Physical characteristics
- • location: River Tern
- • coordinates: 52°45′17″N 2°33′04″W﻿ / ﻿52.7547°N 2.5512°W
- Length: 5.4 km (3.4 mi)
- • location: Crudgington
- • average: 0.67 m^{3}/s (24 cu ft/s)

= River Strine =

River in Shropshire, England

The River Strine is a 5.4 km tributary of the River Tern flowing through the Telford and Wrekin district of Shropshire in England. The river drains the Weald Moors a fenland area north of Telford, and also takes runoff from Newport and Lilleshall. Tributaries of the Strine include the Pipe Strine, Red Strine, and Wall Brook.

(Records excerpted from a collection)
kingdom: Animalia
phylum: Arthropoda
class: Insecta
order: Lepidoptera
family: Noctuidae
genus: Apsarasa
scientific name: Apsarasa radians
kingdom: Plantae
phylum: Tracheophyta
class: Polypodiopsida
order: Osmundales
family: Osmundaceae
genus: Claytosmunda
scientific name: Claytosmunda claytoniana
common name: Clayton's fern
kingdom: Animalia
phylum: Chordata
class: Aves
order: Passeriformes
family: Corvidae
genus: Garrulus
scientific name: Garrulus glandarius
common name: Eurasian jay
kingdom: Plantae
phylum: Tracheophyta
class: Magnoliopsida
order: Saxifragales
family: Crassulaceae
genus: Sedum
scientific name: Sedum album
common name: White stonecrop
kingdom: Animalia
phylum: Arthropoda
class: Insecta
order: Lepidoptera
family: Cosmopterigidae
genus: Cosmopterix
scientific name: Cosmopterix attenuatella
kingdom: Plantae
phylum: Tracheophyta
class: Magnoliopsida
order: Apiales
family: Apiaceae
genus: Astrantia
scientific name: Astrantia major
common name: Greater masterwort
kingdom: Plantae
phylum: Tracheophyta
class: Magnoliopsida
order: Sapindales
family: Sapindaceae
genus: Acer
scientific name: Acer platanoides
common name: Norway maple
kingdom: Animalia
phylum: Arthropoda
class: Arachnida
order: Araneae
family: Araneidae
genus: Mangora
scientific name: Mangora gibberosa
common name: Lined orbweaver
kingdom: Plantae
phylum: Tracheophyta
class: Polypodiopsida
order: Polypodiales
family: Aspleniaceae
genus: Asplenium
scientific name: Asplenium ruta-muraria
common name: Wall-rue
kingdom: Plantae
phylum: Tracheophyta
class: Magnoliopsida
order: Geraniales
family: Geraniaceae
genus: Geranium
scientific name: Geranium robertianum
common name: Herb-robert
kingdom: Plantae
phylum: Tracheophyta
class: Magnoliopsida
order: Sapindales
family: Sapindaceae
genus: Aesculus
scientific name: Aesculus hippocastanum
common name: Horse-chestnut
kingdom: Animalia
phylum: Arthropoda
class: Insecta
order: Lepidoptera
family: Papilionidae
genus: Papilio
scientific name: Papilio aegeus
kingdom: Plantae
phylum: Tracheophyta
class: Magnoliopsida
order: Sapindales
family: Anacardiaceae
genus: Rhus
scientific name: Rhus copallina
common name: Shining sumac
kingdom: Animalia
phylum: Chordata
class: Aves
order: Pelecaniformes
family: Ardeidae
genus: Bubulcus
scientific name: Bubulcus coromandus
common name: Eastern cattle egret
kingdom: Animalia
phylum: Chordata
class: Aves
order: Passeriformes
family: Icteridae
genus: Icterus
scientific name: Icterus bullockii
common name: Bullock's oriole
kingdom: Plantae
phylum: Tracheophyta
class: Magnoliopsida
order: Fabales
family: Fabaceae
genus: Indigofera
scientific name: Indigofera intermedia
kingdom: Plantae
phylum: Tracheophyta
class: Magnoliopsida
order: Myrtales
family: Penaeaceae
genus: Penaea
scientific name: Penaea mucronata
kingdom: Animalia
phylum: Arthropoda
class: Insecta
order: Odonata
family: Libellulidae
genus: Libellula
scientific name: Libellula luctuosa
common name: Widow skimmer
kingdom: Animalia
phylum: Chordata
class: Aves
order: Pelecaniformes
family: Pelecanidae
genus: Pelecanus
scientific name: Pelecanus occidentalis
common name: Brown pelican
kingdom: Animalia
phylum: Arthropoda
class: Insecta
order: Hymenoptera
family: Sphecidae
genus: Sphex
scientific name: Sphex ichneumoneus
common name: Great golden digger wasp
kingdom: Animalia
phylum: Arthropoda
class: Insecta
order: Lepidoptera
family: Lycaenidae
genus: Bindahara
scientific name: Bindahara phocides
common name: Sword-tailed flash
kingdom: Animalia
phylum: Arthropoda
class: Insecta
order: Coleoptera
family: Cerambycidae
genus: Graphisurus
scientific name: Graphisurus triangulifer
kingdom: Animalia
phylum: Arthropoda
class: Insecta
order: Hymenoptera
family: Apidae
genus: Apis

▶ REQUIRED ACTIONS
a – According to the River Strine text, which area north of Telford does the river drain?
b – Reproduce the River Strine text word for word, from "Physical characteristics" up to and including "and Wall Brook.".
c – Write the next part of the text about the River Strine, continuing from its last sentence.
You will not need the lines to complete any of the work here.

▶ RESPONSES BY TASK
a – The Weald Moors, a fenland area north of Telford.

b –
Physical characteristics
- • location: River Tern
- • coordinates: 52°45′17″N 2°33′04″W﻿ / ﻿52.7547°N 2.5512°W
- Length: 5.4 km (3.4 mi)
- • location: Crudgington
- • average: 0.67 m^{3}/s (24 cu ft/s)

= River Strine =

River in Shropshire, England

The River Strine is a 5.4 km tributary of the River Tern flowing through the Telford and Wrekin district of Shropshire in England. The river drains the Weald Moors a fenland area north of Telford, and also takes runoff from Newport and Lilleshall. Tributaries of the Strine include the Pipe Strine, Red Strine, and Wall Brook.

c –
==Course==
The river is formed by the confluence of the Pipe Strine and the Wall Brook. It flows through Cherrington Moor, and past the hamlet of Rodway, and then through Dayhouse and Crudgington Moor, where it is joined by the Commission Drain or Red Strine. Beyond this point it passes the village of Crudgington, where it is bridged by the A442, it then joins the Tern.

==Hydrology==
The flow of the river was measured at an electromagnetic gauging station in its lower reaches at Crudgington between 1982 and 2009. The catchment to the station yielded an average flow of 0.67 m3/s.